AlexeyAB / darknet

YOLOv4 / Scaled-YOLOv4 / YOLO - Neural Networks for Object Detection (Windows and Linux version of Darknet )
http://pjreddie.com/darknet/
Other
21.79k stars 7.96k forks source link

why are so many images required? #2888

Open vainaixr opened 5 years ago

vainaixr commented 5 years ago

Can you apply some of the concepts of siamese networks, one shot learning, few shot learning, matching networks to reduce the number of images required for training.

children can learn new objects by one or two images.

why do we require so many images for each class?

AlexeyAB commented 5 years ago

Can you provide any article that shows good accuracy with: siamese networks, one shot learning, few shot learning, matching networks, reinforcement learning, ...?

Children already previously saw the most objects, backgrounds, from different sides/scales/angles/illumintation.... So childer should learn only new object.

But even in this case, if you didn't every seen any device with wheels, and now you see a car, do you have to call the "car" all devices with wheels?

vainaixr commented 5 years ago

From what I understand,

1) if a child has never seen a giraffe before, and is shown a giraffe for the first time, and is given 10 new images, and those 10 images contain different objects, and one of them contains a giraffe, and the child is asked to tell which of the 10 new images contains a giraffe, then the child would easily be able to detect the giraffe.

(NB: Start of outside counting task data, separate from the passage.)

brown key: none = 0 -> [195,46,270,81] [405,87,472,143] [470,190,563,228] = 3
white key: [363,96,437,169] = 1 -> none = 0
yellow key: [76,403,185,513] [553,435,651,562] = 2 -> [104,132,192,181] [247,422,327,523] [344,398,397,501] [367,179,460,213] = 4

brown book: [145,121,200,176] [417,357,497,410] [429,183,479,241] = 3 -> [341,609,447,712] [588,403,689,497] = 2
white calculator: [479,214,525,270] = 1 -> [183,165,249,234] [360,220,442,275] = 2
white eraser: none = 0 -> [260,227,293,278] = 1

2) if a child has never seen a giraffe before, and is told that giraffe is tall, it lives on land, it eats plants and is given info some other attributes of a giraffe, and then it is given 10 images of different objects, and is asked that which of the 10 images contains a giraffe, then the child will be able to do it, without having seen a giraffe before.

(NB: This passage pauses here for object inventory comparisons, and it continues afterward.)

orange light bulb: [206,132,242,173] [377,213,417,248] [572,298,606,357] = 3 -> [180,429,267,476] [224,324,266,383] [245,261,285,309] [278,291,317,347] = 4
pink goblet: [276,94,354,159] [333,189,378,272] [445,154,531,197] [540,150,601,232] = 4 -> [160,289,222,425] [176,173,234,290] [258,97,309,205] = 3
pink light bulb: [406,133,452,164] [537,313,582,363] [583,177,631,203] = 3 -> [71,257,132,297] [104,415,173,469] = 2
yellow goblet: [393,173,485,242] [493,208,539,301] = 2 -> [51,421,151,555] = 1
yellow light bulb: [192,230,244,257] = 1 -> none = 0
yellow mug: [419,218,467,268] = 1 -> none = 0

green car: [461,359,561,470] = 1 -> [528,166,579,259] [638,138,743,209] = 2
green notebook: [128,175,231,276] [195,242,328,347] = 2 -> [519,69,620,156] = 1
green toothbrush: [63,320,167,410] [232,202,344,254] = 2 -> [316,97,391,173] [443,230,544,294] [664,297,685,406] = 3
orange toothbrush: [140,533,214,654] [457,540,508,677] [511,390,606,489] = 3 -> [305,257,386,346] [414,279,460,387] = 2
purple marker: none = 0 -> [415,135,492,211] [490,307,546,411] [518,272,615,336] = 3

3) in no case, do we give 2000 images of giraffe, to make the child learn, just one image from a book, is enough, and when it watches any other image, then the child takes a difference between the first giraffe image it saw and the new images, and if the child finds the difference to be low (similarity to be high), then it would be able to detect giraffe in the new images.

4) this is what is done in siamese networks, where they have two cnns and different input image is given to both the cnns, and euclidean distance is taken between the feature vectors, and if the difference is low, then the images are same.

5) there are more techniques also, some of them are matching networks, prototypical networks, model agnostic meta learning, their aim is the same, to do image classification when only a few images are available.

6) these are some of the papers,

https://openreview.net/pdf?id=HkxLXnAcFQ https://arxiv.org/pdf/1703.03400.pdf

The accuracy is high on omniglot, but not so much on mini imagenet.

https://www.youtube.com/watch?v=b8JlilRnhM4

vainaixr commented 5 years ago

yolo architecture is used to give correct label, draw bounding box.

This will be one episode,

So, one episode means, we have some training images, and one test image. We will have multiple such episodes.

And these episodes are our meta training set.

What we are doing now with yolo, would be one episode, and we will have multiple such episodes in the meta training set.

In each episode, our model learns the parameters, same as what is happening with current yolo.

And our meta learning algorithm learns to make correct predictions for an episode.

Our meta test set, has an episode, with some training images, and one test image.

And this meta test set will perform detection on some different classes, not the ones we used in the meta training set.

So after using MAML, for new episodes, we need only few images in the training set, and we will get prediction for the test set.

For few shot, MAML.

MAML with yolo architecture.

Another update maml++ https://arxiv.org/pdf/1810.09502.pdf

dselivanov commented 3 years ago

@vainaijr any luck training MAML init for YOLO?